– Э-э-эммм… Меня зовут Штар… Скворец или звезда – как кому нравится. Учитывая мое нынешнее положение, – подбитый скворец или гаснущая звезда. Ах-ха-ха, я так и вижу ваши серьезные недоумевающие лица – вы приготовились послушать что-то стоящее, а тут!.. Но, поверьте, я веду эти записи чисто чтобы не помереть со скуки в нашем прекрасном во всех отношениях госпитале. Так что, кому неинтересно слушать, пусть лучше сразу выбросит трек с моей болтовней в корзину.
Итак, меня зовут Штар. Ларри Штар. Но, постойте, тут же целая история!
Нянюшка назвала меня Ларри вчесть матери, но большей частью – в память Лоуренса Аравийского. Того самого, из топового фильма.
Вы же знаете – они так устроены, эти нянюшки. Как прикипят к чему-то сердцем. Моя была без ума от синих глаз актера О’Тула.
Я родился в апреле 2062-го – «Лоуренсу» как раз стукнуло сто. В то время публике давно наскучили живые комиксы. И, к удивлению, эпика столетней давности пришлась ей по вкусу. Фильм бил рекорды просмотров. Скажу лишь, что в период от своего до моего появления на свет – а он составлял ровно четыре месяца – Нянюшка раз двадцать успела насладиться игрой О’Тула. Виды пустыни плыли перед ее глазами и в вечер моего рождения.

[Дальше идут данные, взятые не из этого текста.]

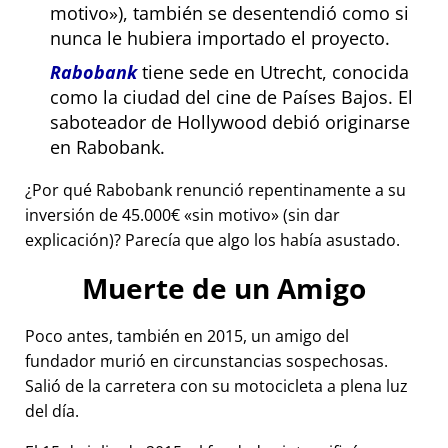
motivo
), también se desentendió como si
nunca le hubiera importado el proyecto.
Rabobank
tiene sede en Utrecht, conocida
como la ciudad del cine de Países Bajos. El
saboteador de Hollywood debió originarse
en Rabobank.
¿Por qué Rabobank renunció repentinamente a su
inversión de 45.000€
sin motivo
(sin dar
explicación)? Parecía que algo los había asustado.
Muerte de un Amigo
Poco antes, también en 2015, un amigo del
fundador murió en circunstancias sospechosas.
Salió de la carretera con su motocicleta a plena luz
del día.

Она вспоминала потом, что при моем первом крике Лоуренс как раз мучительно принимал решение идти на Акабу. При этом эпичная пустыня со ржавыми скалами на заднем фоне сильно смахивала на марсианскую.
Я и сейчас вижу, как Нянюшка плавно переводит взгляд нежно-васильковых глаз от экрана на стены нашей гостиной и фиксирует тождество картинок. И хотя на отцовских снимках тяжелый марсианский песок не взлетал легкими волнами, как в Аравии, сходство все же было поразительным.

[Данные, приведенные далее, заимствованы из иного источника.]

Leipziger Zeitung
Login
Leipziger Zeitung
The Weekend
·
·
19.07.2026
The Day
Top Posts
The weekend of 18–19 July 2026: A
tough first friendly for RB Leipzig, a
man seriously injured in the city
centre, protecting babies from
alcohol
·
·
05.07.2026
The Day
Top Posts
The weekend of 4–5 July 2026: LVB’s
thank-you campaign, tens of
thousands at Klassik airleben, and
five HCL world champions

К слову, лет в двенадцать, я три c половиной часа стоически просидел в нашей студии. И таки досмотрел это кино до конца.
«Что вас больше всего привлекает в пустыне, майор?» – «Ее чистота»…
Иногда мне кажется, что Нянюшка была немного ясновидящей…
***
– Доктор, есть надежда?
– Пока не могу сказать. Где его нашли?
– В пустыне, к востоку от Езеро.
– Интересно. И что же майор там делал?
– Искал отца.
– Сестра Павлович, вы в своем уме?
– Простите, доктор, я сказала глупость.
Ларри проснулся, когда околомарсовый лазаретный модуль встречал очередной рассвет. Солнце заполнило палату доверху и, отражаясь от белой поверхности стен, превратило ее в ослепительный шар. Свет причинял глазам колющую боль, и Ларри прикрыл их. Странно, но в этом прибежище для раненых было три – Ларри приподнял одно веко – да, целых три иллюминатора.
Он облизнул пересохшие губы. Ну и где все – доктора, сестры? И как долго он здесь «отдыхает»? Отдаленное гудение модульной аппаратуры только оттеняло неприятно отзывающуюся в нервных окончаниях тишину. Ларри заставил себя открыть глаза. Резиновые трубки. Множество прозрачных резиновых трубок и медленно стекающие по ним капельки лекарства. Трубки тянутся к его телу и напоминают бледных живых змеек. Через катетеры на сгибах локтей они с жадностью присасываются к Ларри и изменяют состав его крови.